In computer programming, a variable which is not defined in the local scope

In programming language theory, a non-local variable is a variable that is not defined in the local scope. While the term can refer to global variables, it is primarily used in the context of nested and anonymous functions where some variables can be in neither the local nor the global scope.

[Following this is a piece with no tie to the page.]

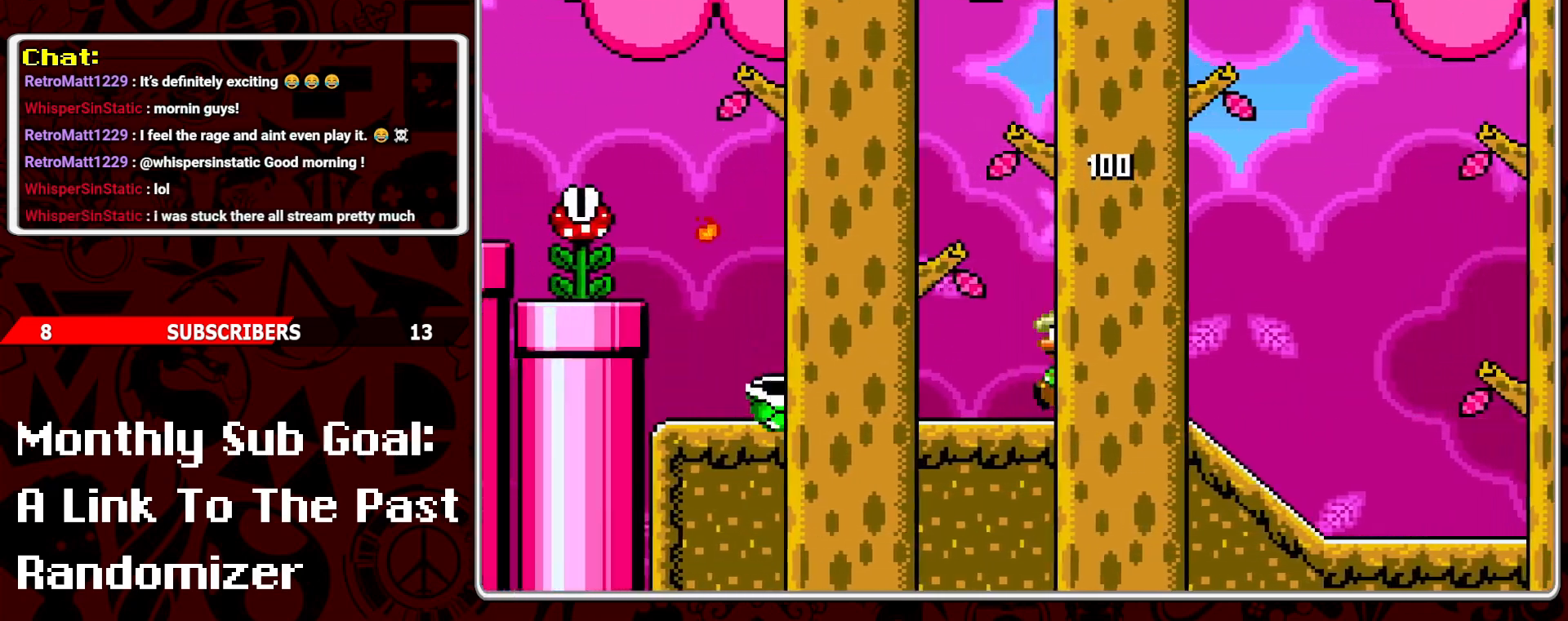
{"buttons": ["DPAD_LEFT"], "events": [[117, "B", "down"], [117, "Y", "up"], [133, "DPAD_LEFT", "up"], [217, "Y", "down"], [250, "B", "up"], [450, "Y", "up"], [500, "DPAD_LEFT", "down"]]}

In Lua they are called the upvalues of the function.

== Examples ==
=== Nested functions ===
In the Python 3 example that follows there is a nested function inner defined in the scope of another function outer. The variable x is local to outer, but non-local to inner (nor is it global):

from typing import Callable

def outer() -> Callable[[], None]:
    x: int = 1
    def inner() -> None:
        nonlocal x
        x += 1
        print(x)
    return inner

In JavaScript, the locality of a variable is determined by the closest var statement for this variable. In the following example, x is local to outer as it contains a var x statement, while inner doesn't. Therefore, x is non-local to inner:

function outer() {
    var x = 1;
    function inner() {
        x += 1;
        console.log(x);
    }
    return inner;
}

=== Anonymous functions ===
In the Haskell example that follows the variable c is non-local in the anonymous function \x -> x + c:

outer = let c = 1 in map (\x -> x + c) [1, 2, 3, 4, 5]

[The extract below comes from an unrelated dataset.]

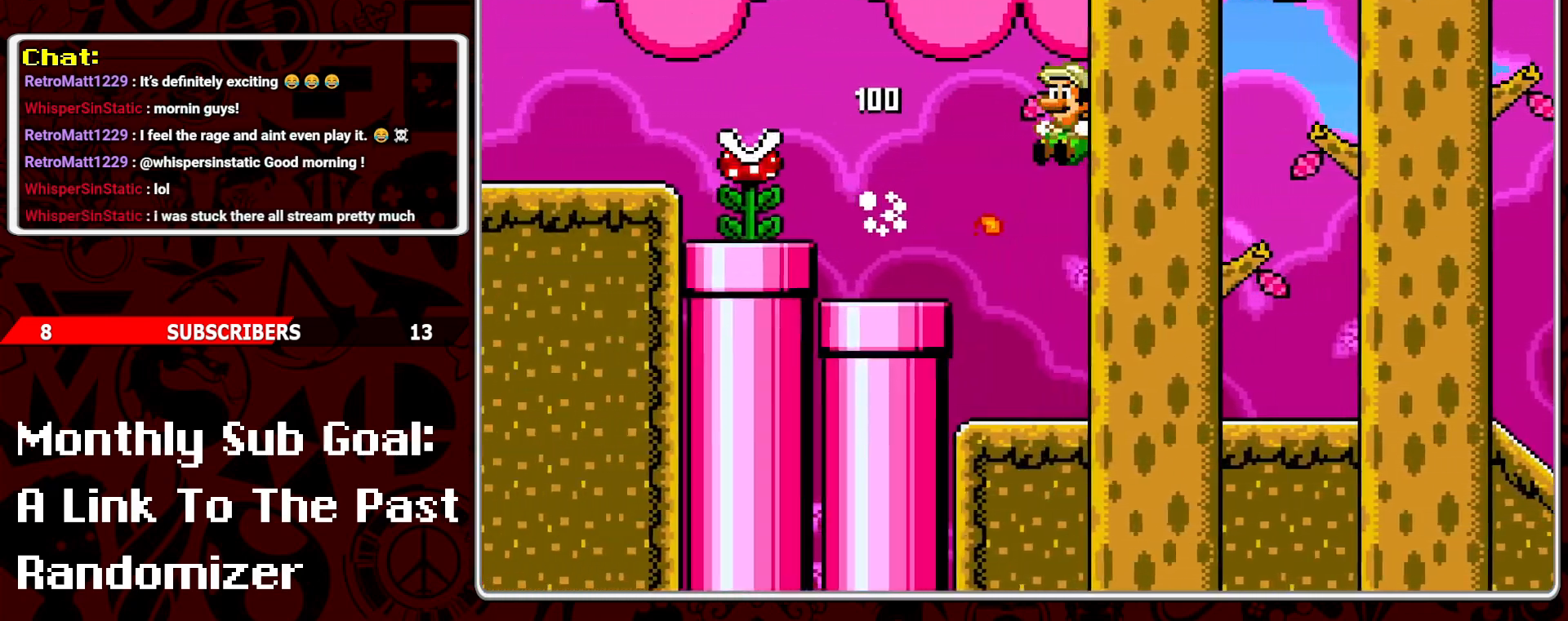
{"buttons": ["DPAD_LEFT"], "events": [[17, "Y", "down"], [100, "DPAD_LEFT", "up"], [150, "Y", "up"], [367, "B", "down"], [483, "B", "up"], [483, "DPAD_LEFT", "down"]]}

== Implementation issues ==

Non-local variables are the primary reason it is difficult to support nested, anonymous, higher-order and thereby first-class functions in a programming language.

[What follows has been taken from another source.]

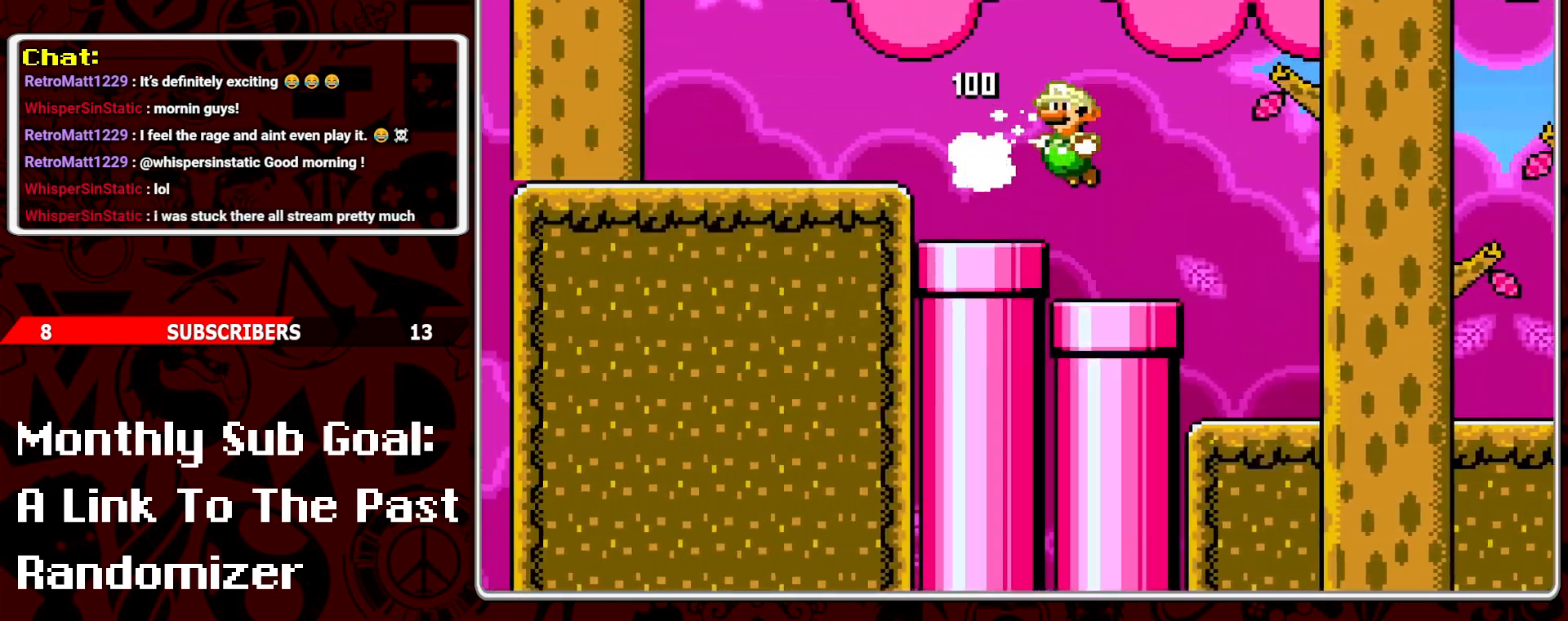
{"buttons": [], "events": [[33, "DPAD_LEFT", "up"], [117, "DPAD_RIGHT", "down"], [283, "DPAD_RIGHT", "up"]]}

If the nested function or functions are (mutually) recursive, it becomes hard for the compiler to know exactly where on the call stack the non-local variable was allocated, as the frame pointer only points to the local variable of the nested function itself and there can be an arbitrary number of activation records on the stack in between. This is generally solved using access links or display registers.

If the nested function is passed as an argument to a higher-order function a closure needs to be built in order to locate the non-local variables. If the nested function is returned as a result from its outer function (or stored in a variable) the non-local variables will no longer be available on the stack. They need to be heap allocated instead, and their lifetime extends beyond the lifetime of the outer function that declared and allocated them. This generally requires garbage-collection.